The Colombo port issue

  • After strong opposition from trade unions across the country, Sri Lanka has unilaterally pulled out of a 2019 agreement with India and Japan for developing the strategic East Container Terminal (ECT) at the Colombo Port.
  • It announced that the ECT would be developed and operated as a “wholly owned container terminal of the Sri Lanka Ports Authority (SLPA)”. 
  • India’s response was that Colombo should not be taking a unilateral decision on an existing tripartite agreement.
THE 2019 AGREEMENT
  • In 2019, India and Sri Lanka signed a memorandum of understanding for “co-operation on economic projects”. 
  • The development and operation of the container terminal was one of the projects in the MoU. 
  • As per a Memorandum of Co-operation signed by the previous Maithripala Sirisena-Ranil Wickremesinghe administration, the Sri Lanka Ports Authority would have 100 per cent ownership of the ECT. 

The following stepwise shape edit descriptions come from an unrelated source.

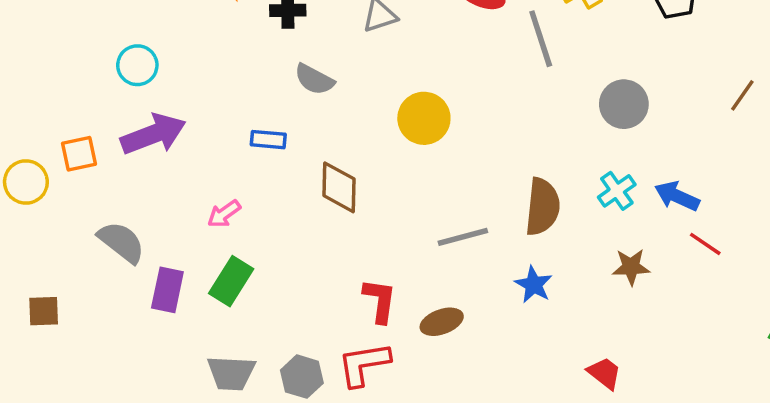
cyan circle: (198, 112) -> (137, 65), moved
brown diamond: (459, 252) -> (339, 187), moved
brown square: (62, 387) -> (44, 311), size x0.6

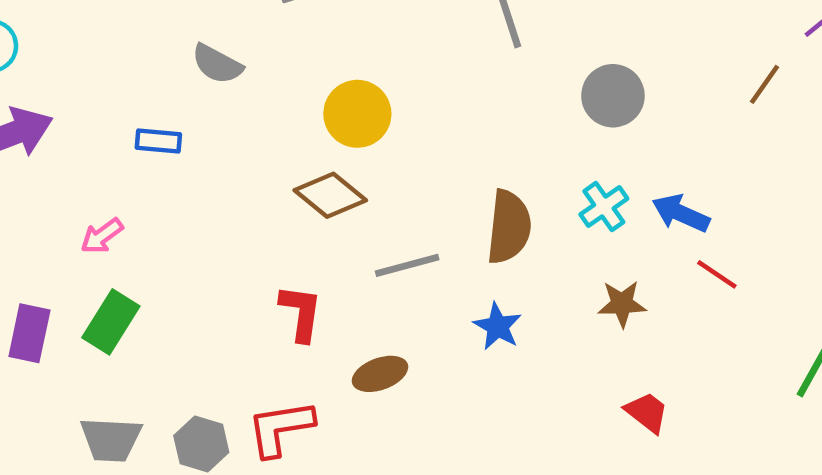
brown diamond: (339, 187) -> (330, 195), moved, turned -52
red L-shape: (380, 301) -> (301, 313), moved
red trapezoid: (604, 373) -> (647, 412), moved

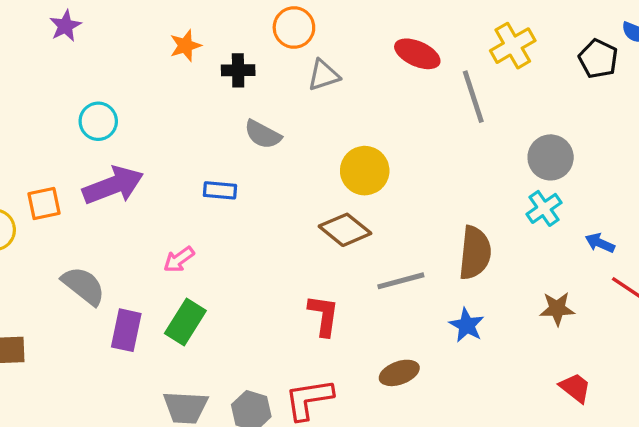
cyan cross: (604, 207) -> (544, 208), moved
blue arrow: (681, 213) -> (600, 243), size x0.7
brown ellipse: (380, 374) -> (399, 373), moved

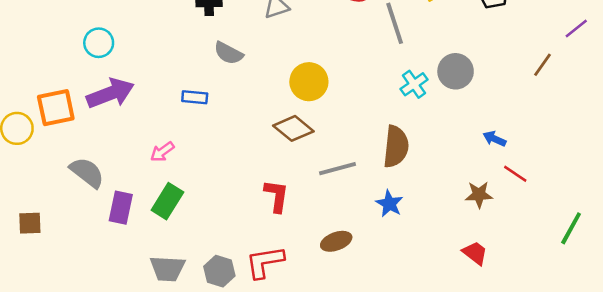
orange square: (44, 203) -> (56, 108), size x1.4
cyan cross: (544, 208) -> (414, 84), moved
brown star: (557, 309) -> (479, 195), moved

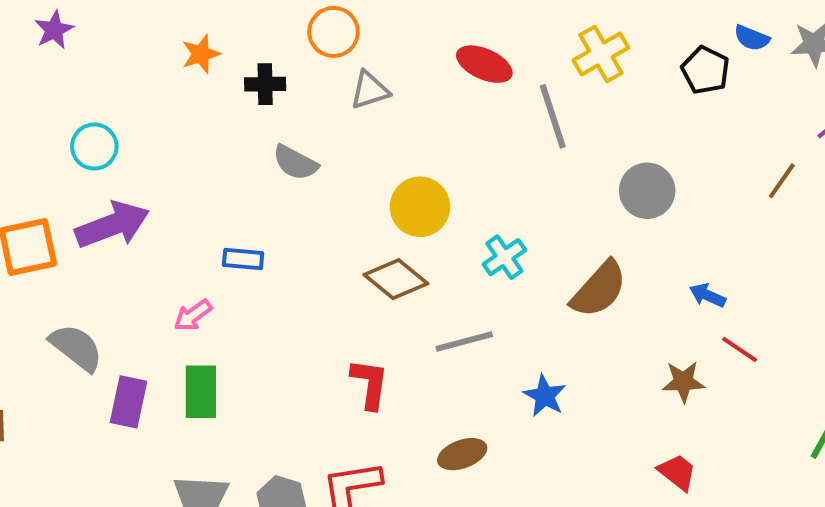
cyan cross: (414, 84) -> (504, 257), moved
blue rectangle: (195, 97) -> (243, 259), moved
brown semicircle: (396, 147) -> (599, 289), moved, turned 36
green rectangle: (167, 201) -> (201, 392), turned -32

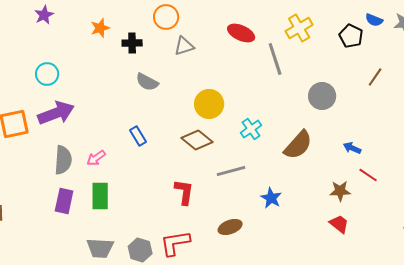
purple star: (54, 30) -> (44, 15), moved
brown line: (782, 181) -> (375, 77), moved
blue rectangle: (243, 259) -> (138, 136), moved, turned 54
gray semicircle: (76, 348) -> (63, 160), moved, turned 56
red trapezoid: (677, 472) -> (339, 224), moved

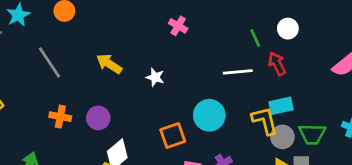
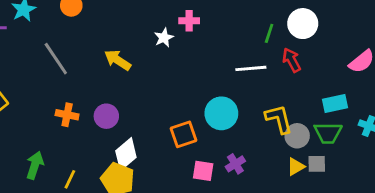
pink cross: (178, 26) -> (189, 21), turned -30
white circle: (288, 29) -> (303, 24), size x1.4
green line: (255, 38) -> (269, 33), turned 42
white star: (155, 77) -> (164, 38), moved, turned 30
cyan rectangle: (281, 106) -> (335, 104), moved

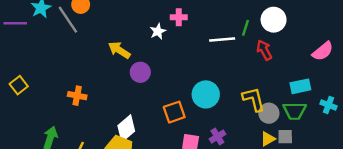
gray line: (56, 59) -> (68, 20), moved
white line: (251, 68) -> (222, 40), moved
purple circle: (106, 116) -> (140, 72), moved

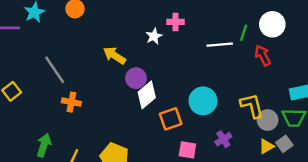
gray line: (68, 20) -> (55, 70), moved
white diamond: (126, 128) -> (147, 95), moved
purple cross: (217, 137) -> (223, 139), moved
gray square: (285, 137) -> (284, 144), turned -35

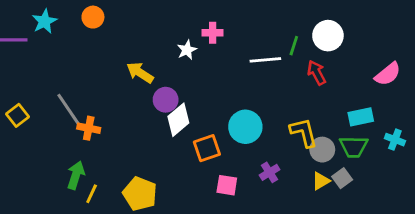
gray line: (55, 70) -> (69, 110), moved
green arrow: (44, 145) -> (76, 175), moved

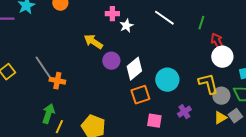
pink cross: (213, 33) -> (112, 14), moved
white circle: (328, 36) -> (222, 57), moved
white line: (265, 60) -> (164, 18), moved, turned 40
white diamond: (178, 120) -> (134, 69), moved

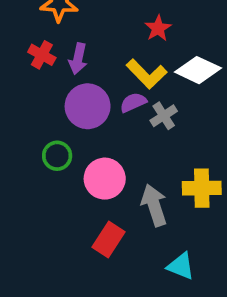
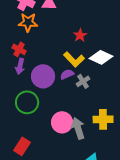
purple arrow: (78, 59) -> (20, 66), moved
green circle: (57, 156) -> (27, 102), size x1.5
pink circle: (105, 179) -> (62, 122), moved
red rectangle: (108, 239) -> (22, 146), moved

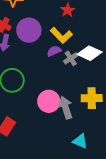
white diamond: (101, 57) -> (90, 53), moved
purple circle: (43, 76) -> (29, 30), moved

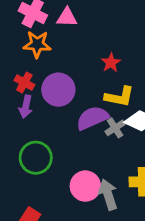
yellow L-shape: (61, 35) -> (119, 97), moved, turned -35
purple semicircle: (54, 51) -> (92, 118), size x1.6

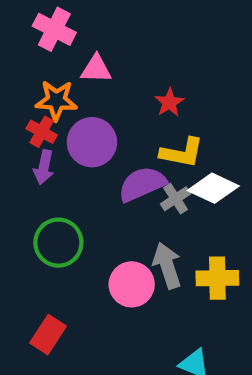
pink triangle: (67, 17) -> (96, 69), moved
orange star: (37, 44) -> (56, 100), moved
gray arrow: (108, 195) -> (167, 266), moved

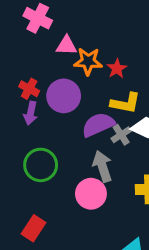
orange star: (56, 100) -> (88, 61), moved
gray arrow: (167, 266) -> (102, 166), moved

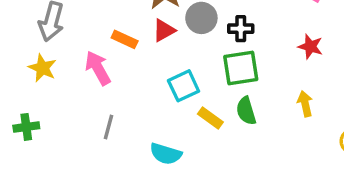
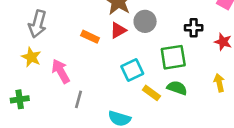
black cross: (241, 29) -> (194, 28), moved
pink arrow: (98, 68) -> (61, 71), moved
green semicircle: (246, 111) -> (177, 88), turned 126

  • The Terminal Operations Company (TOC) conducting all East Container Terminal operations was to be jointly owned, with Sri Lanka retaining a 51% stake, and the joint venture partners 49%/.
  • But Sirisena was opposed to an Indian stake in the ECT project.
  • Just before the 2020 elections, port workers striking against the agreement ended their protest only after (now Prime Minister) Mahinda Rajapaksa assured them that there would be no Indian involvement in the port.
COMPENSATION
  • After this decision, a cabinet meeting approved a proposal to develop the West Terminal at the Colombo Port as a Public Private Partnership with India and Japan.
  • This was seen as a bid to compensate for taking away the ECT.
  • The Sri Lankan side believes it can persuade India and Japan that the West terminal is strategically no different from the East, and commercially even better.